10018 Background: Conventional static imaging methods are of limited utility in assessing osteosarcoma (OS) response to neoadjuvant chemotherapy primarily due to the lack of significant change in tumor size. Methods: We prospectively evaluated the utility of dynamic contrast-enhanced MR imaging (DEMRI) in assessing tumor response as part of a phase II trial of multiagent chemotherapy for treatment of OS from 1999 to 2006. Forty-two subjects (median age, 13.5 years) with non-metastatic OS of the extremity (27 femur, 10 tibia, 3 humerus, 1 fibula, and 1 ulna) underwent one or more DEMRI examinations and had histological assessment of tumor response. DEMRI was performed at baseline (before course 1 of chemotherapy [week 0]), at week 9 (after 3 courses of chemotherapy), and at week 12 (after 4 courses of chemotherapy before definitive surgery). Quantitative DEMRI measures reflecting rate and intensity of enhancement (dynamic vector magnitude [DVM]) and regional contrast transfer between the plasma and extracellular/extravascular spaces (kep) were analyzed in relation to histological response.
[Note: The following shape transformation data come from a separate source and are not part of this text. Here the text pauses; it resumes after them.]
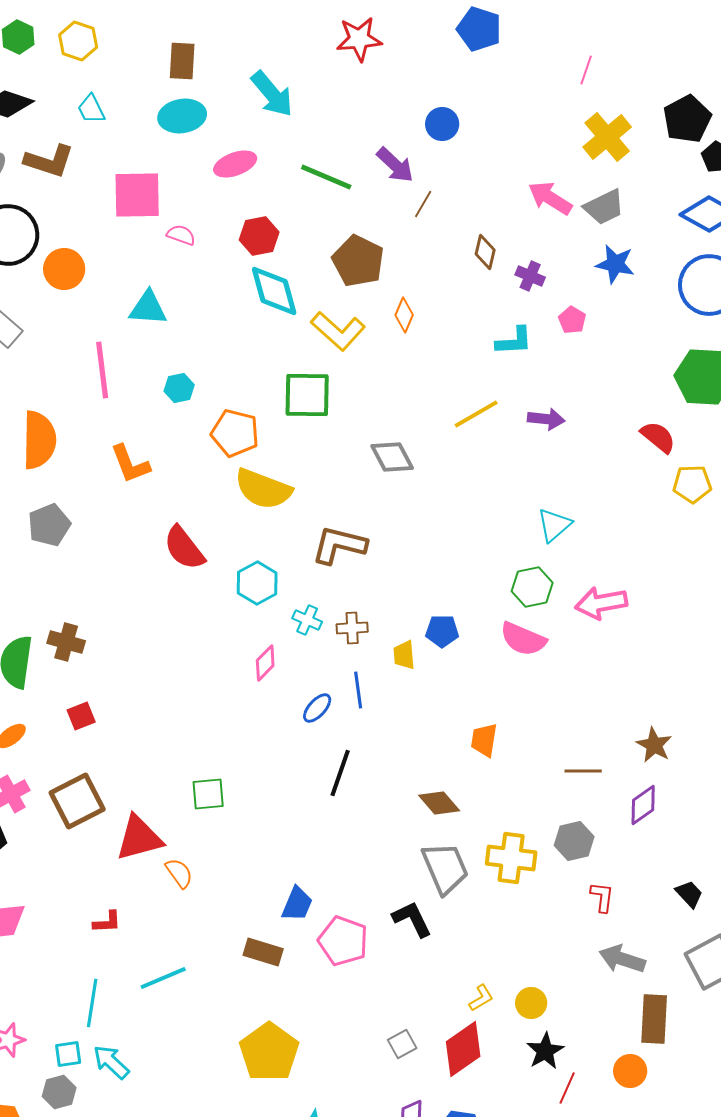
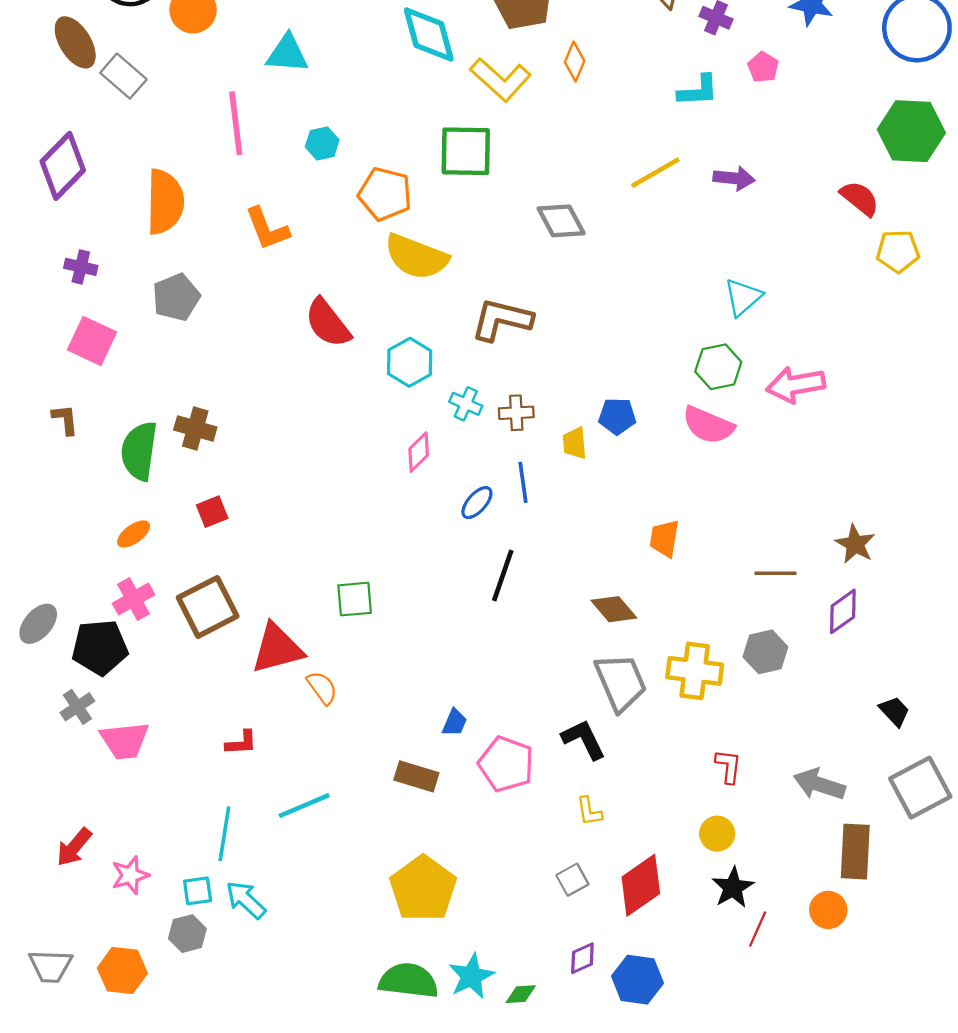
red L-shape: (602, 897) -> (728, 766), moved
blue trapezoid: (297, 904) -> (455, 723), size x0.7
yellow L-shape: (481, 998) -> (589, 811), moved, turned 112

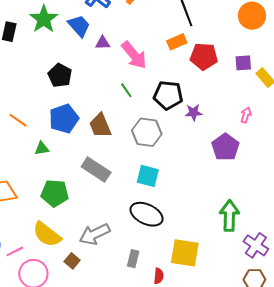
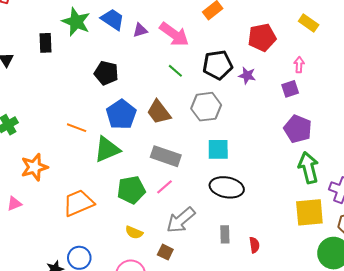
red pentagon: (204, 56) -> (262, 37), moved
purple square: (243, 63) -> (290, 89), moved
purple star: (194, 112) -> (247, 75), turned 30
purple pentagon: (225, 147) -> (298, 129), moved
green triangle: (42, 148) -> (107, 149), size x1.8
yellow semicircle: (47, 234) -> (134, 232), size x0.6
pink line: (15, 251) -> (165, 187), moved
yellow square: (185, 253) -> (309, 212), moved

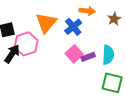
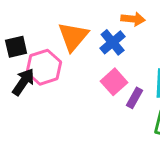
purple rectangle: (88, 57) -> (134, 98), moved, turned -40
Nonparametric Wilcoxon signed-rank test was used to compare DEMRI parameters during preoperative chemotherapy with baseline. Logistic regression was used to examine the association between DEMRI parameters and histological response at each time point. Results: Both DEMRI parameters at week 9 and at week 12 of preoperative chemotherapy were significantly decreased from baseline (p<0.001). Patients with lower DVM or lower kep at week 9 or at week 12 ( Table ) were significantly more likely to have good histological response (>90% tumor necrosis). Conclusions: DEMRI is a non-invasive method that can be used to assess tumor response to neoadjuvant chemotherapy in OS. A slower rate of contrast accumulation in the extracellular/extravascular space corresponds to increased tumor necrosis. [Table: see text] No significant financial relationships to disclose.